1
votes

I am trying to access a firewalled Hadoop cluster running YARN via a SOCKS proxy. The cluster itself is not using proxied connections -- only my client running on a local machine (e.g. a laptop) is connected via ssh -D 9999 user@gateway-host to a machine that can see the Hadoop cluster.

In the Hadoop configuration core-site.xml (on my laptop) I have the following lines:

<property>
    <name>hadoop.socks.server</name>
    <value>localhost:9999</value>
</property>
<property>
    <name>hadoop.rpc.socket.factory.class.default</name>
    <value>org.apache.hadoop.net.SocksSocketFactory</value>
</property>

Accessing HDFS this way works great. However, when I try to submit a YARN job, it fails and I can see in the logs that the nodes are not able to talk to each other:

java.io.IOException: Failed on local exception: java.net.SocketException: Connection refused; Host Details : local host is: "host1"; destination host is: "host2":8030; 
at org.apache.hadoop.net.NetUtils.wrapException(NetUtils.java:772)

where host1 and host2 are both parts of the hadoop cluster.

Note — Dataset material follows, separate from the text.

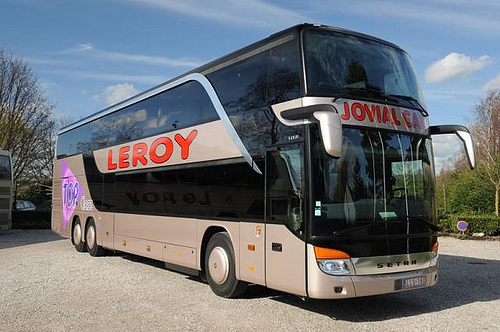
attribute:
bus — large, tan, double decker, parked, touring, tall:
[50, 22, 477, 303]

I guess what is happening is that the hadoop nodes are trying to communicate via a socks proxy as well and this is obviously failing since no proxy server exists on each host. Is there a way to fix this apart from setting up a dedicated proxy server?

1

1 Answers

1
votes

You are right, the Hadoop nodes must not use the SOCKS proxy for the communication. You can achieve that by marking the SocketFactory setting on the cluster side final.

In core-site.xml on the cluster, add the final tag to the default SocketFactory property:

    <property>
        <name>hadoop.rpc.socket.factory.class.default</name>
        <value>org.apache.hadoop.net.StandardSocketFactory</value>
        <final>true</final>
    </property>

Obviously, you must restart cluster services.